While it’s great to get a sale or a good review, I don’t think that it’s anything to brag about. Even if I never got another one, I wouldn’t stop putting my work out.

I’ll be back on Thursday with another Showcase post, featuring an Indie Author with something to say. Please click the links to see the other great blogs on this hop.

9 Responses

  1. Lela Markham

    I’ve been using Amazon ads lately and not unhappy with the results. And it doesn’t feel like marketing because, well, they’re mostly doing it and it’s on a site where people are looking for books.

    The other thing that I struggle with is titles. I think the title should have something to do with the story in the book (I’m also a fan of covers that hint at the tale), and sometimes the story gives it to you and sometimes — and sometimes what the story gives you won’t work for the genre you’re publishing. It’s a great deal more work than I really want to put into a book, but it has to be done, so … onward.

    • Richard Dee

      I have a few Amazon Ads running and see a few sales. To be honest, I forget that they’re there until I get the bill.

  2. P.J. MacLayne

    I don’t think of marketing as part of the creative process, but I can see your point of view.
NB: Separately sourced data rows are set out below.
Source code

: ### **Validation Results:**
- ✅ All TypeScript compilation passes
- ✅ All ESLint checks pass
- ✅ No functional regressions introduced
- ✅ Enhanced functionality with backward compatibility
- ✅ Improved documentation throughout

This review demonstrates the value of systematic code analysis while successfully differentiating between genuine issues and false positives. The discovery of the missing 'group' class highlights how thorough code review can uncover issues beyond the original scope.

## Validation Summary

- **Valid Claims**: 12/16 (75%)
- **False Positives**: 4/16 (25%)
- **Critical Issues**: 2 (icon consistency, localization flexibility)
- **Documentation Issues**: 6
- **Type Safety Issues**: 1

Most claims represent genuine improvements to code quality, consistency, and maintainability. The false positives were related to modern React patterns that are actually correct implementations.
And I find I do better selling my books in person at events. (although I’ve had some good luck with paid ads.)

    • Richard Dee

      I’m happy talking face to face and at events, and I love to promote others.

  3. Timothy Bateson

    I hate the self-promotional side of the business too, though I have to admit, I DO enjoy promoting others for some weird reason. Maybe it’s because of what you said about the hard sell. Though I don’t have a problem with talking about writing and books with people in person… Hmmm, okay, I’m just wired oddly, I guess 😀

    And, I’m REALLY going to have to learn how you do that trick with linking the posts at the end like that… It doesn’t seem to work for me!

    • Richard Dee

      I try to promote others as well, through things like the Showcase and sharing on FB. The carousel at the bottom is part of the theme, no easy answer there, I just turned it on.
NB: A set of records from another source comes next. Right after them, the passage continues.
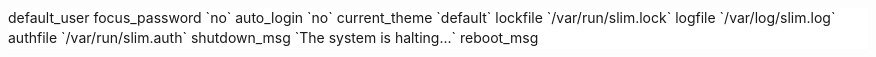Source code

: <tr>

<td>default_user</td>

</tr>

<tr>

<td>focus_password</td>

<td>`no`</td>

</tr>

<tr>

<td>auto_login</td>

<td>`no`</td>

</tr>

<tr>

<td>current_theme</td>

<td>`default`</td>

</tr>

<tr>

<td>lockfile</td>

<td>`/var/run/slim.lock`</td>

</tr>

<tr>

<td>logfile</td>

<td>`/var/log/slim.log`</td>

</tr>

<tr>

<td>authfile</td>

<td>`/var/run/slim.auth`</td>

</tr>

<tr>

<td>shutdown_msg</td>

<td>`The system is halting...`</td>

</tr>

<tr>

<td>reboot_msg</td>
    I don’t market in the traditional sense either, Richard. I write a lot of blog posts that provide information about my ideas and the characters and historical periods in my stories. I do post my adverts in the Twitter Maelstrom – why not and occasionally on Instagram. I don’t over do it though.

    • Richard Dee

      I do a lot of blogging and try to talk about more than books. I could never get to grips with Twitter or IG though.

  5. Stevie Turner

    You’ve got the right attitude, Richard – to treat it as a hobby and not get stressed if your books don’t sell. None of us Indies sell many books, so we’re all in the same boat. I don’t care any more either!